09/10/2013 (Brève 279) Des détails sur la libération de Mohamed Alhoumékani que nous avons pu joindre par téléphone.

Nous avons pu joindre Mohamed Alhoumékani, ce mercredi et il nous a donné des informations sur sa détention et sur sa situation après sa libération hier mardi de la prison centrale de Sanaa.

Durant la première semaine qui a suivi son arrestation sur l’aéroport de Sanaa, Mohamed Alhoumékani avait été soumis à un règime « très sèvère » au sein de la prison de Sanaa. Isolement complet, brimades et probablement sévices, ce qui confirme l’alerte que nous avions lancée à propos de mauvais traitements possibles.

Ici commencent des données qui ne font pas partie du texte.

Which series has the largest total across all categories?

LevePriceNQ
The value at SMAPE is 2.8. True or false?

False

Après plusieurs jours passés dans ces conditions (comme disent les policiers français « pour attendrir la viande »), il a reçu la visite d’une haute personnalité djiboutienne, qui
a tenté de nouveau d’obtenir qu’il revienne sur son témoignage dans l’affaire Borrel, en échange de sa libération immédiate. Il a refusé de changer une virgule, position qu’il avait toujours maintenu et qu’il maintient contre vents et marées jusqu’à sa libération hier.

Ensuite, il a bénéficié d’un régime « assoupli », proche de la normale dans la prison centrale de Sanaa. Bien que les juges aient estimé à deux reprises que les accusations présentées par Djibouti, même complétées de nouveaux délits inventés au fil du temps, ne tenaient pas la route, le Procureur a toujours botté en touche, en ne prenant pas la décision de libération.

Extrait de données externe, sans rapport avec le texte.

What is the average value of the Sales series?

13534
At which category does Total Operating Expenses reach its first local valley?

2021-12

Dès le début de l’affaire la tribu d’Alhoumékani a considéré que Mohamed était un otage et elle a joué un rôle fondamental, augmentant la pression pour contrebalancer les promesses financières de Guelleh, présentées par les différents intermédiaires qui se sont succédés à Sanaa et dont nous avions évoqué la présence. Aux promesses financières, il faut certainement ajouter une opération de chantage sur des établissements yéménites à Djibouti…?

Hier, comme, elle l’avait annoncé dans la presse (nous avions publié l’information), la tribu a décidé que Mohamed serait libéré. Ce sont 5.000 hommes armés qui sont venus encercler la prison. 5.000 autres étaient prêt à les rejoindre et Mohamed a cité le nombre de 25.000 hommes au total, susceptibles de venir en renfort.

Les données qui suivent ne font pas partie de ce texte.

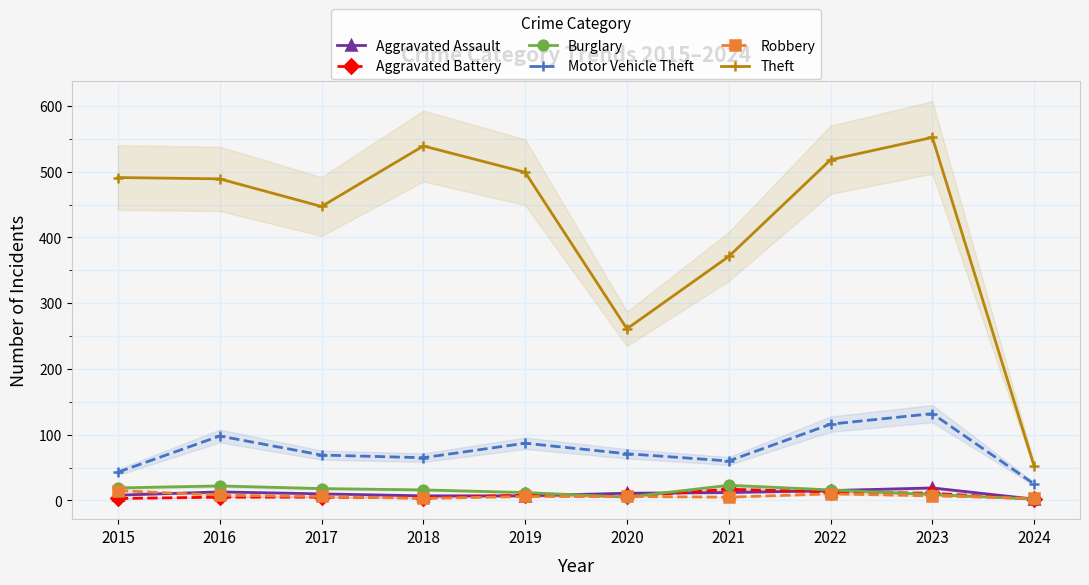

What is the value of the Robbery point at the 8th from the left?

10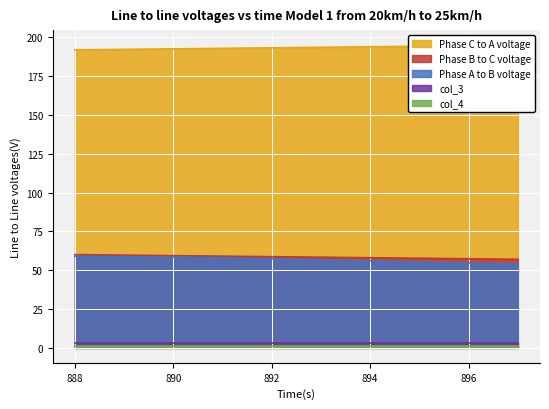

How many data points does each series have?

4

Face à cette démonstration et sachant que le Yémen n’avait rien à lui reprocher, le Président yéménite s’est enfin décidé à confirmer l’ordre de libération. Mohamed est sorti de la prison dans le calme, accueilli par sa tribu et les nombreuses banderolles que l’on peut voir sur les photos ci-dessous. La tribu avait menacé, au final, de couper tout l’approvisionnement qui passe du nord vers le sud du pays.

Mohamed Alhoumekani nous a confirmé qu’il a reçu, durant sa séquestration, la visite de nombreux émissaires djiboutiens qui demandaient à chaque fois, le reniement de son témoignage. Pour le moment, il ne nous appartient pas de dévoiler leurs identités qui sont en notre possession, mais ils se reconnaîtront et nous pouvons espérer que la Justice française les convoquera pour les entendre dans une nouvelle tentative de subornation de témoin… Cela pourrait concerner aussi plusieurs personnalités yéménites.

Pour preuve de sa bonne foi, Mohamed Alhoumékani a remis plusieurs documents à la justice yéménite, documents écrits et copies des enregistrements audio de conversations avec Grandes Oreilles, le Procureur Djama (et d’autres),
au cours desquels ils tentaient d’obtenir sa rétractation…

Guelleh a perdu son épreuve de force. A Djibouti, on parle de mettre en marche un plan B. S’agirait-il de l’assassinat programmé de Mohamed Alhoumékani ? Pour le moment il se repose au sein de sa tribu dans un village
et il est protégé par de nombreux hommes armés, qui garantissent sa sécurité, au cas où Guelleh entretiendrait encore l’espoir de mettre fin à ses jours …. (Sait-on jamais ?)

La tribu de Mohamed Alhoumékani occupe une vaste zone qui est stratégique parce qu’elle contrôle le passage des marchandises et du pétrole du nord vers le sud. Tout blocage à partir de Sa’dah priverait la capitale et une grande partie du pays de ses approvisionnements, ce qui aurait des conséquences graves.